▶ **To-do item**: Copy the lines in the entries below word for word, starting at the line containing "update, please execute" and ending at the line containing "System Requirements", with both of those lines included.

▶ **Exercise materials**:
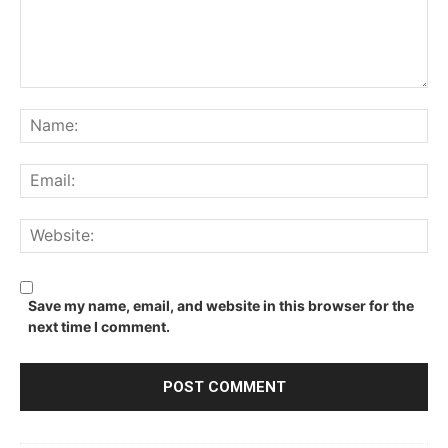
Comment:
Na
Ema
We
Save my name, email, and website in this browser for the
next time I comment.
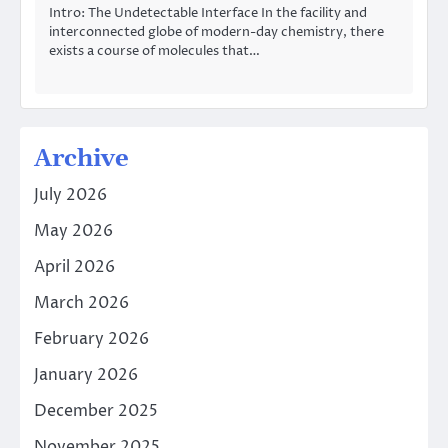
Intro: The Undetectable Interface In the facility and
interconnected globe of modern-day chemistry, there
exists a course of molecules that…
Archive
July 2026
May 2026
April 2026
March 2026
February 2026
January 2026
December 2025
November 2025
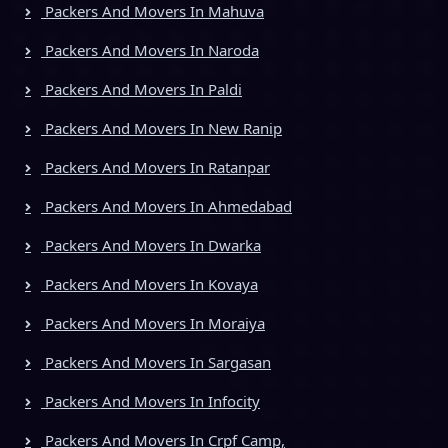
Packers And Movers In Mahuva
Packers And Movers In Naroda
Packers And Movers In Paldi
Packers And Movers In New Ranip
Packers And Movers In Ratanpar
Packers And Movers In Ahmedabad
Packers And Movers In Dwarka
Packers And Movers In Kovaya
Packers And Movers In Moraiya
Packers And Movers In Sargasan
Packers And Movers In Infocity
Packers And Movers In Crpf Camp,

...

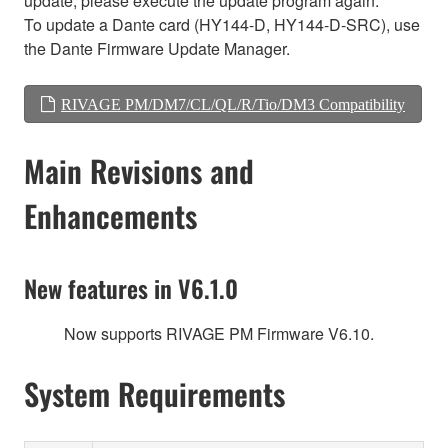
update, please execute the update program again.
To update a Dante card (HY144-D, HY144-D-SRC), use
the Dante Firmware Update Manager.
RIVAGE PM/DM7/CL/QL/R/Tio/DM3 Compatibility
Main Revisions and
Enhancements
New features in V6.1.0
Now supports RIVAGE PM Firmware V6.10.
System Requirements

---

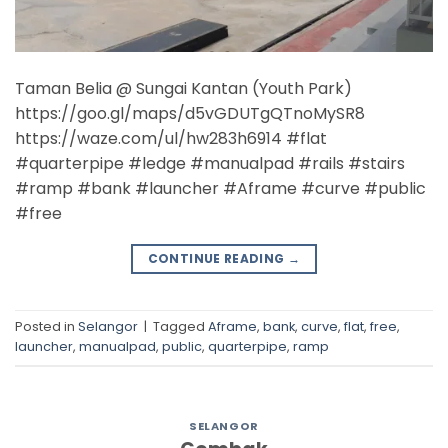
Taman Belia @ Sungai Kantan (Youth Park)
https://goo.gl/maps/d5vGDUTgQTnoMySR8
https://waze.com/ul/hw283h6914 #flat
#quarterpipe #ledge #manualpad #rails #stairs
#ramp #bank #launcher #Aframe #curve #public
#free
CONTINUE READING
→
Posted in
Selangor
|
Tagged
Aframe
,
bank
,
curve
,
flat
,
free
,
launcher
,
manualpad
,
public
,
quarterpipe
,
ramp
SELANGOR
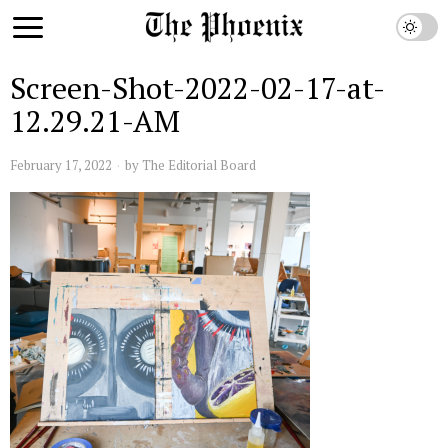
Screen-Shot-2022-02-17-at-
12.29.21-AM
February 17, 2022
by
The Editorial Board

▶ **Solution**:
update, please execute the update program again.
To update a Dante card (HY144-D, HY144-D-SRC), use
the Dante Firmware Update Manager.
RIVAGE PM/DM7/CL/QL/R/Tio/DM3 Compatibility
Main Revisions and
Enhancements
New features in V6.1.0
Now supports RIVAGE PM Firmware V6.10.
System Requirements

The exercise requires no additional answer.